Feather was written in first-person perspective. First-person is an interesting way to write, because it can be used like a diary entry or a memoir (Princess Ben is a good, and funny, example of this use of first-person.) In Feather, Estella describes herself several times (hint: don't do this in your writing.) She rolls her eyes at her friends, ignores professors' lectures when they're boring, says lots of things "sarcastically" and "angrily," and basically gives you a play-by-play of her facial expressions. She even goes so far as to describe herself as perfect.

The secondary characters in this book are very flat. Scott and Sarah, Estella's friends, are always plucky, giggly, and clueless (according to Estella.) The nurse in the book has a "slight British" accent. (I couldn't decide what Ebner meant, so I just imagined Mrs.
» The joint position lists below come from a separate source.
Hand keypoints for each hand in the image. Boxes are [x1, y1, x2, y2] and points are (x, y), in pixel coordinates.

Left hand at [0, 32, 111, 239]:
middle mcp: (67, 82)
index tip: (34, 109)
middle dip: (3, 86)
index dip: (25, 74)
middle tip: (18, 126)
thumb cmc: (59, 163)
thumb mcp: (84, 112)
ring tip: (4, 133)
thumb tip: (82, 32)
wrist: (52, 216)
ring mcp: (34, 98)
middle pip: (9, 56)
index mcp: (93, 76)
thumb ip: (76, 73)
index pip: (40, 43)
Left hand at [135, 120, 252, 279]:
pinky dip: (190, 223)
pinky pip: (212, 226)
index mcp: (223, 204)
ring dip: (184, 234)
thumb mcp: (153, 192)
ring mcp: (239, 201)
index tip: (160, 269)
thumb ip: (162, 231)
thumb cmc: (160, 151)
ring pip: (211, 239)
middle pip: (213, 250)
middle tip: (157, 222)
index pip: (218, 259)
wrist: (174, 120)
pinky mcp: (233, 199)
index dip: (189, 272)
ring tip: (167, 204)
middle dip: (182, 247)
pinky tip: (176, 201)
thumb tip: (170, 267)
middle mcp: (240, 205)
Doubtfire.) The main villain seems to have no motivation other than destroying the world so he can have all of its energy. All of the other college students don't apparently like Estella because of her perfect looks and the fact that she sticks out like a sore thumb (she's pale with white blond hair, as she reminds us many times.) In short, no one at this grad school acts like they are 22 years old. Lots of granola and tofu are consumed in the cafeteria, and everyone wears sandals and has a tan.

I will have a more detailed analysis of this book later. I may have to do it in parts to keep the posts from getting too long, but I'll go deeper into every problem that I saw. Don't worry, I'll also go over the good stuff, because this book does have some good things in it.

Bottom line is...Feather had a lot of promise. But with the lazy editing (Ebner runs her own publishing company, Crimson Oak Publishing, and turns out a surprising amount of books every year), inconsistencies, and character problems, Feather is missing some things. If you want to read some of it, here's the Google Books entry for the first book in the series. Take a look, read some, gather your thoughts, and then I'll move on to the analysis of the book. My personal opinion? With a professional editor, agent, and publishing house behind her, Abra Ebner could have turned out a really great story, but Feather falls short of its promise.